Devon-born pirate Maria Cobham was the wife of pirate captain Eric Cobham.

Though she found favour with Eric’s men by saving them occasionally from her husband’s wrath, and therefore getting past the usual strict pirate’s rule against women onboard ship, she was notoriously callous and savage when it came to prisoners.

The Cobhams started their maritime murder and robbery in home waters, but once these became too dangerous, they crossed the Atlantic to ply their trade in the seas around eastern Canada.

Maria once murdered (by poisoning) the entire crew of a ship who were shackled in irons. The unfortunate seafarers of one ship that fell into the clutches of the Cobhams met watery deaths – they were all put into sacks and thrown into the sea. On another occasion, she stabbed through the heart of the captain of the Liverpool-based ship the Lion.

Maria enjoyed using incarcerated sailors as human targets. In one incident she tied three unlucky mariners to the windlass (a type of winch) of her ship, drew her pistol, and blasted them for shooting practice.

Later in life, Eric and Maria settled down in a nice little spot by the coast in northern France. One day, when out sailing in their yacht, they went aboard a merchant vessel anchored up in the bay. What started as a social call turned into murderous piracy. Maria and the crew of the yacht slaughtered the sailors of the merchant ship and took the stolen boat to Bordeaux to sell.

At some point before 1760, Maria died from laudanum poisoning. It is believed that she took her own life, out of remorse for all those she had tortured and killed on the high seas. But some believe that her husband was responsible.

4. Blackbeard

West Countryman Edward Teach, known as Blackbeard, was said to have had the upbringing of a gentleman. But he certainly didn’t behave like one as an adult.

He took his pirate's name from his long scraggly black beard, which was said to grow ‘up to his eyes’. During confrontations with other ships, in order to look scary, he placed lit matches in his beard and used wax to shape his facial hair so that it looked like a nest of crawling snakes. Married 14 times, Blackbeard treated his last wife, Mary Ormond, ‘in a manner so brutal, that was shocking to all decency’.

Even though he was a cunning pirate, who once held an entire town to ransom, he was said to be lenient towards his prisoners, succeeding in frightening them into submission instead.

But his reputation for brutality may have come from the way he treated his crew.
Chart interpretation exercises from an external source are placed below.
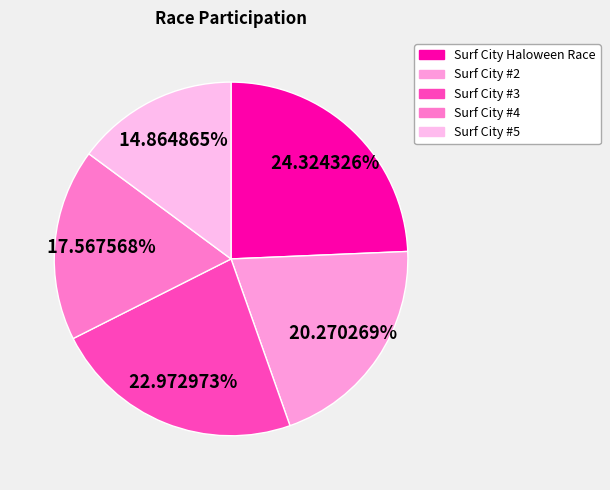

Combined, do Surf City #3 and Surf City Haloween Race account for over 50%?

No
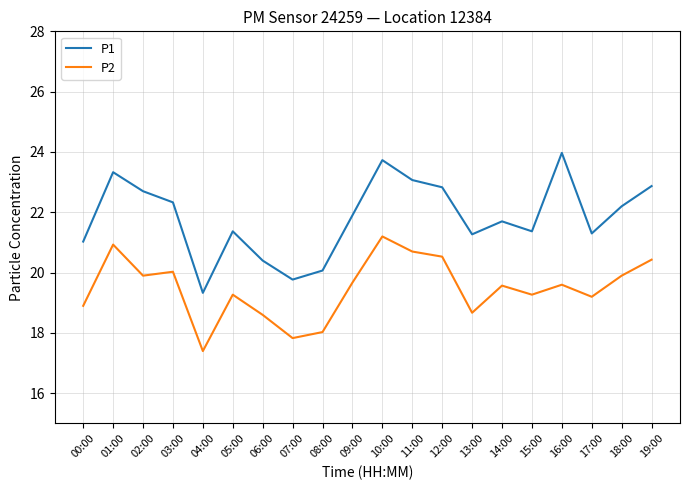

What is the highest value of the P2 series?

21.2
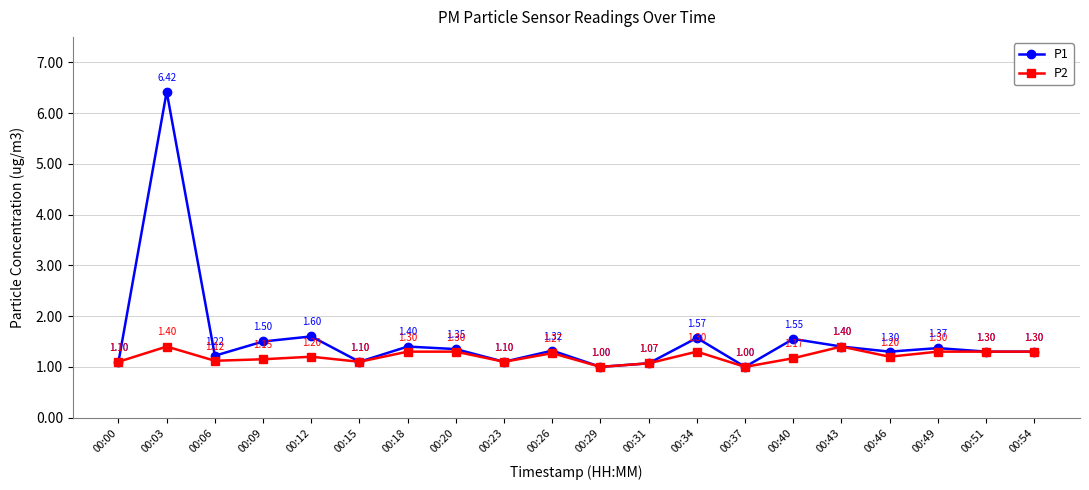

What is the difference between the highest and lowest values at 00:12?

0.4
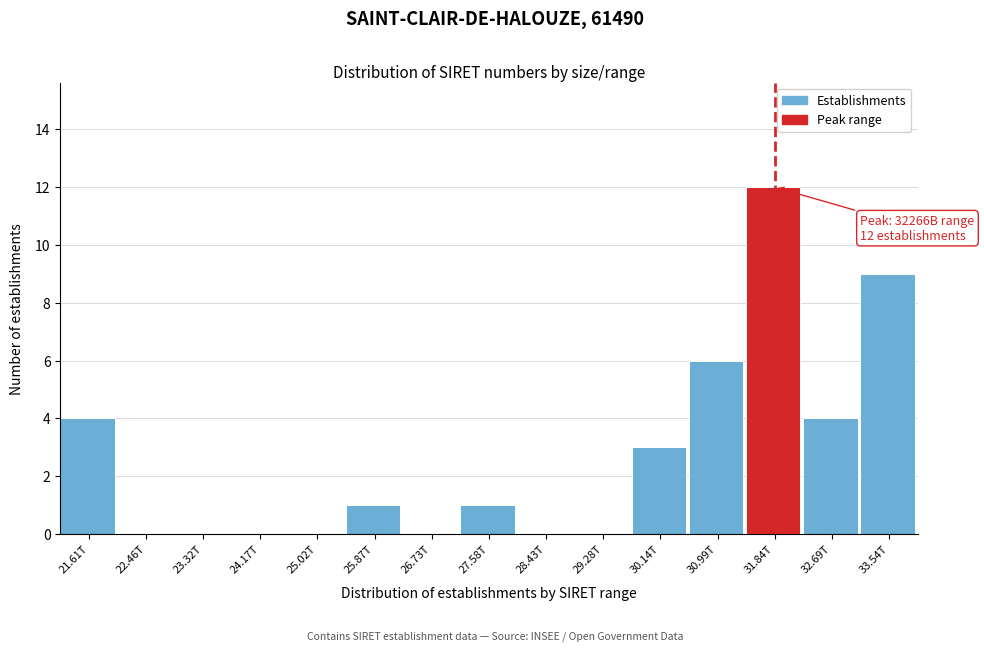

Reading right to left, transcribe all the data shown in this chart.

33.54T=9	32.69T=4	31.84T=12	30.99T=6	30.14T=3	29.28T=0	28.43T=0	27.58T=1	26.73T=0	25.87T=1	25.02T=0	24.17T=0	23.32T=0	22.46T=0	21.61T=4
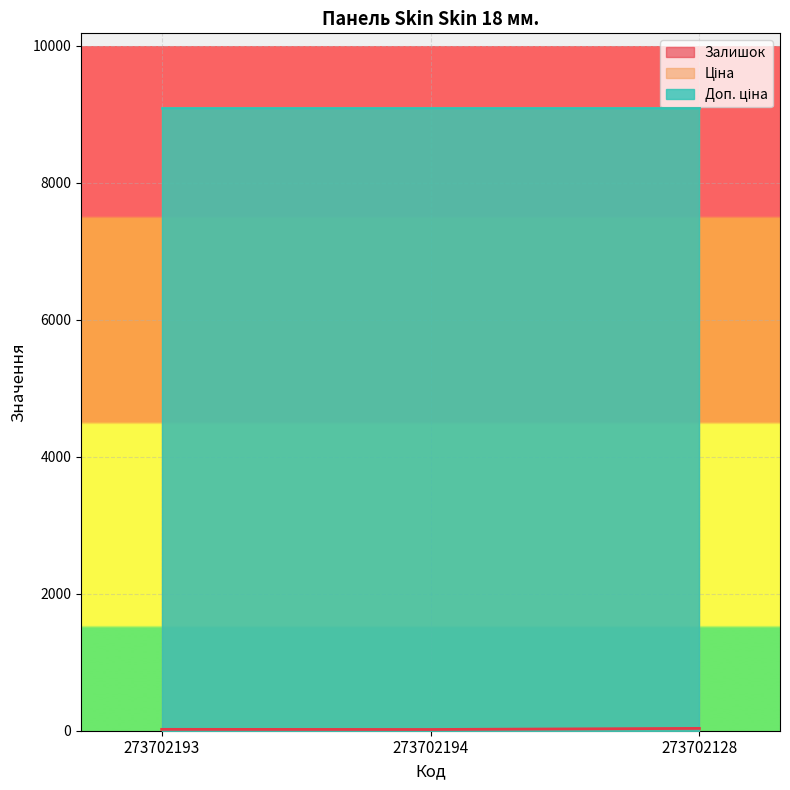

Which series has the largest range (max minus min)?

Залишок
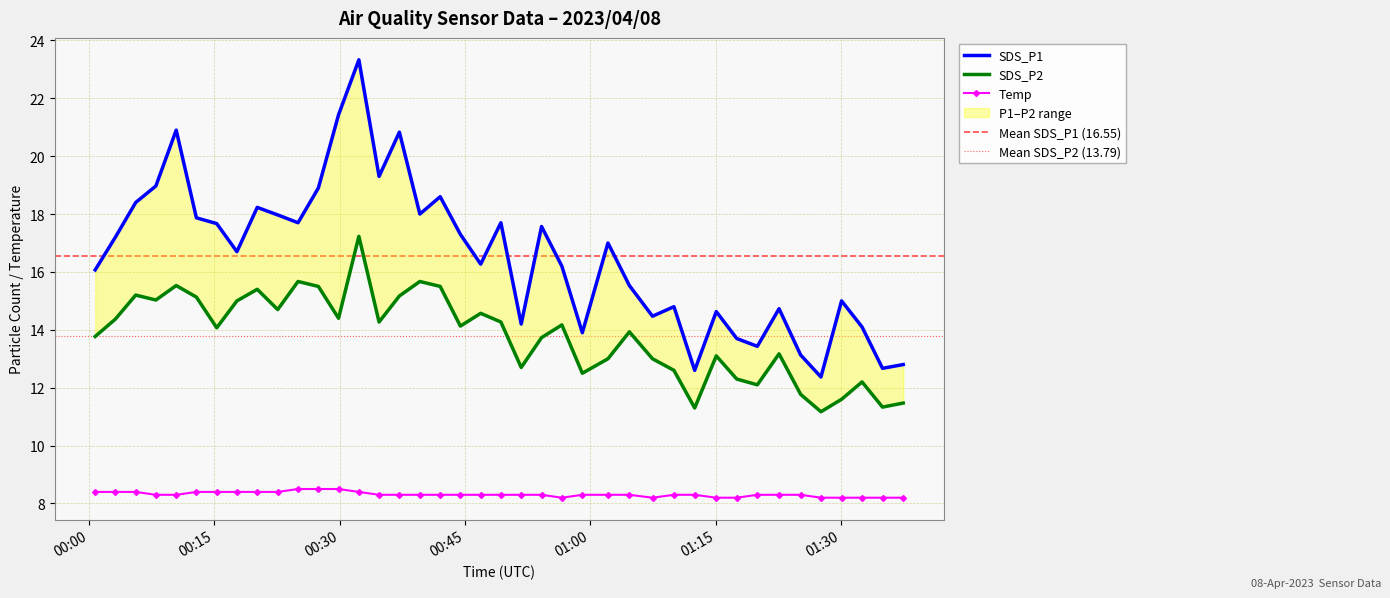

How many interior local peaks does the SDS_P2 series have?

12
In one famous incident, he wounded his second in command, Israel Hands, supposedly for fun. Drinking with Hands one night in his cabin, Blackbeard fired at him under the table, intending to kill him. He missed and blasted Hands’s knee instead, crippling him for life. Blackbeard once marooned 17 of his men on a desert island. They would almost have certainly died but were rescued by Captain Bonnet.

Blackbeard lived by the sword, and he died by it too. In 1718, Lieutenant Robert Maynard of the Royal Navy killed Blackbeard in a bloody and long-winded one-on-one scrap on the deck of Maynard’s ship.

5. François l'Olonnais

Jean-David Nau, better known as François l'Olonnais, was a famously ferocious French pirate who operated off the coast of Central and South America. It is thought that l'Olonnais originally went to the Caribbean as an indentured servant, but by 1660 was a free man at the beginning of his pirate career.
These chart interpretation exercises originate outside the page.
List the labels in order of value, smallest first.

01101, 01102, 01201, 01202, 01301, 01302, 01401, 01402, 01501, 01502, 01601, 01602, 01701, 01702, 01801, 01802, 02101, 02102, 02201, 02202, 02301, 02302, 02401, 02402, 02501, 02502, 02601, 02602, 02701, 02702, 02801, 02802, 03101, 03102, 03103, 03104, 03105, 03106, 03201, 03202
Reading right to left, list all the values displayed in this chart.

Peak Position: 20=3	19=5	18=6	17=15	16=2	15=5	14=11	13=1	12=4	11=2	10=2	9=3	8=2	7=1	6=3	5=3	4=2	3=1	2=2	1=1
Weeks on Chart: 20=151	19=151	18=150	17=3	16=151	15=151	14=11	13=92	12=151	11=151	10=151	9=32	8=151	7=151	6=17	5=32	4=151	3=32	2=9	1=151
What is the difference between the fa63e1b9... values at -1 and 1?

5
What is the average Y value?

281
One day in 1667, l'Olonnais set about interrogating two Spanish prisoners. Beginning with the first captive, l'Olonnais drew his cutlass and personally cut out the man’s heart. He then began ‘gnawing’ on the organ like a ‘ravenous wolf’ according to one account. The terrified second prisoner then told the pirate captain all he wanted to know.
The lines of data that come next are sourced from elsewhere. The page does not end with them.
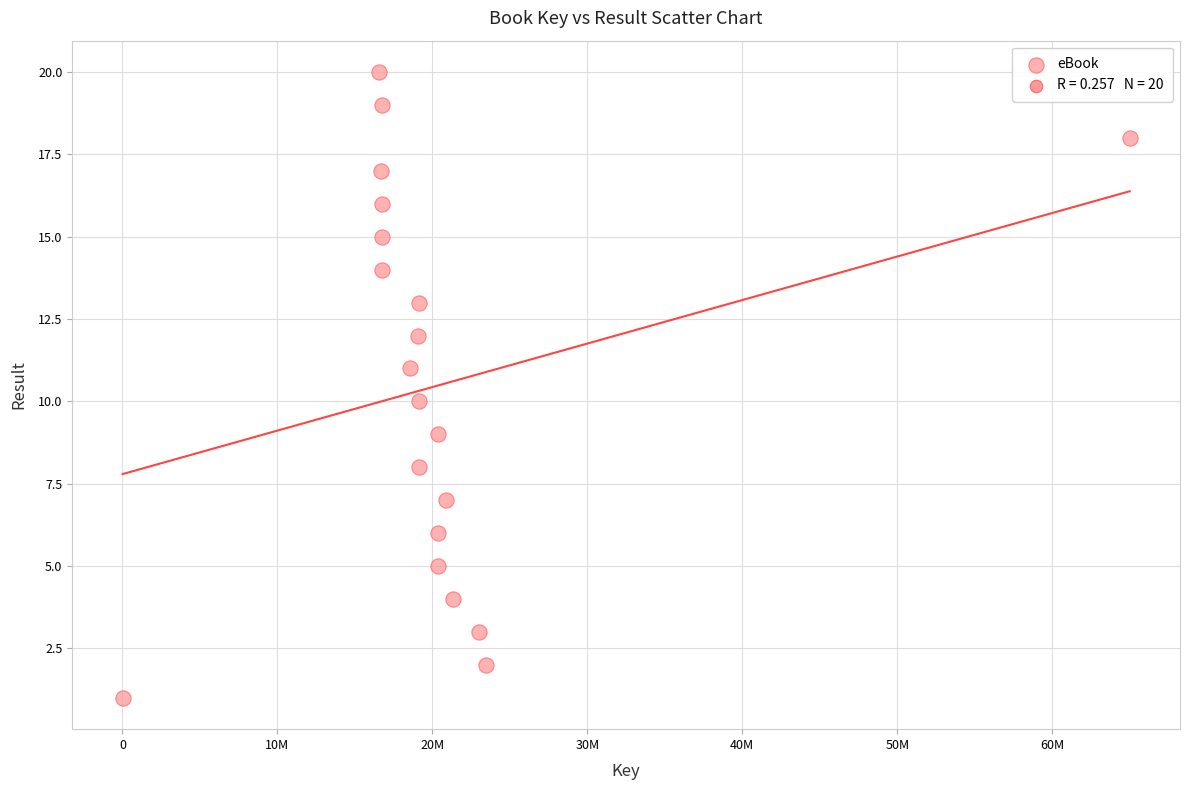

What is the range of Y values (max minus min)?

19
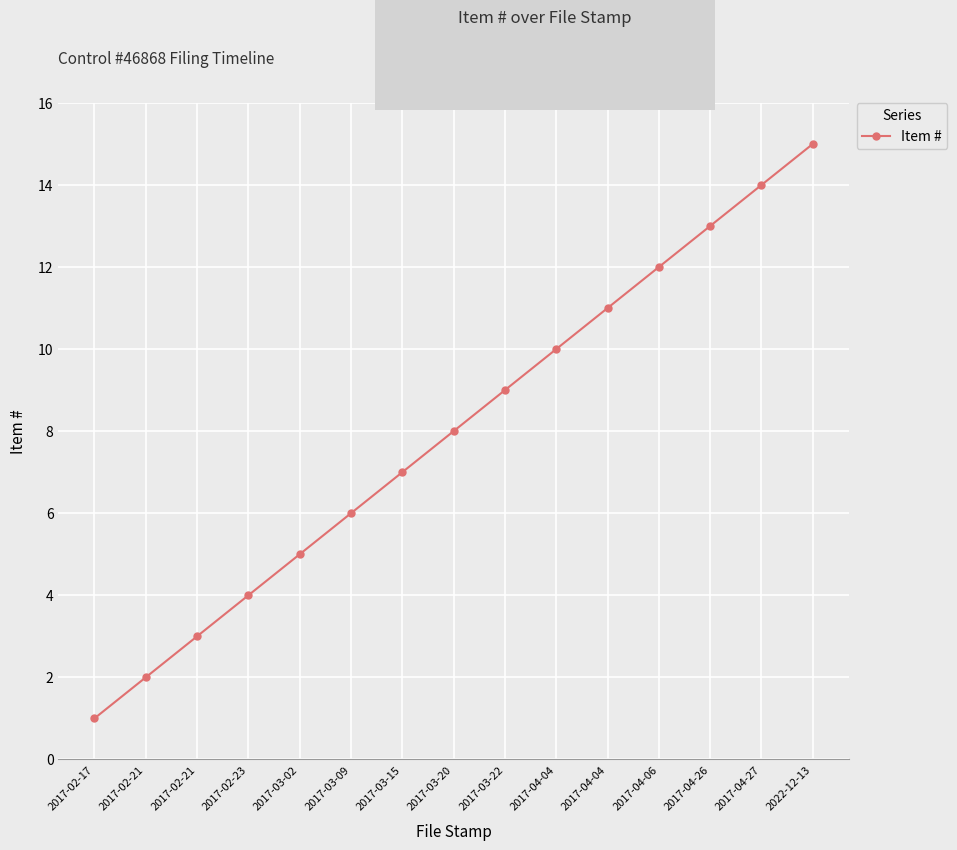

The value at 2017-02-23 is 4. True or false?

True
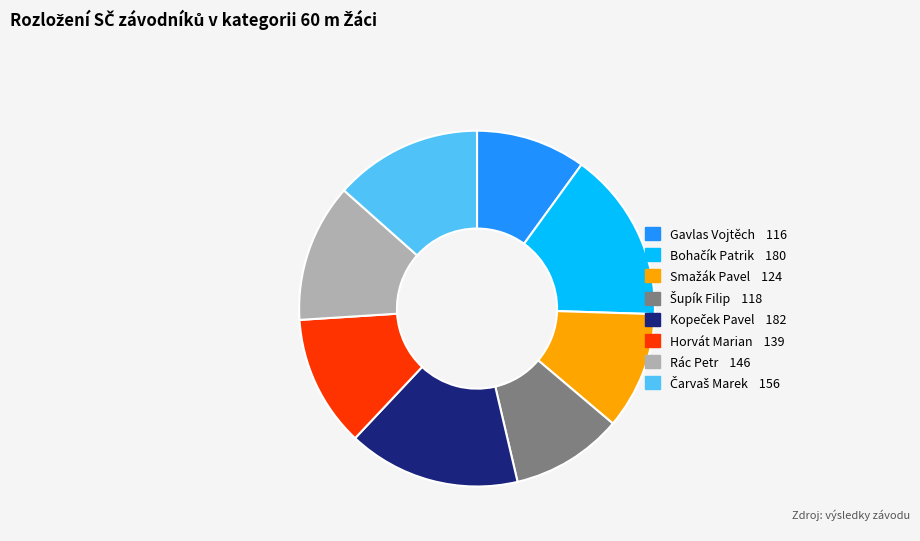

Does any single category account for the majority?

No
Favoured torture methods employed by l'Olonnais included cutting small bits of flesh off of victims, roasting them alive, and using strong ropes to squeeze their heads till their eyes popped out. When the callous corsair and his cutthroats plundered the town of San Antonio de Gibraltar in Venezuela, they unsparingly slaughtered the garrison of 500 Spanish soldiers.

The Frenchman eventually met a very unpleasant end. He was brutally butchered by the Kuna indigenous people in the Gulf of Darién, in the southern Caribbean. They cut him to pieces while alive, cooked him and then ate him.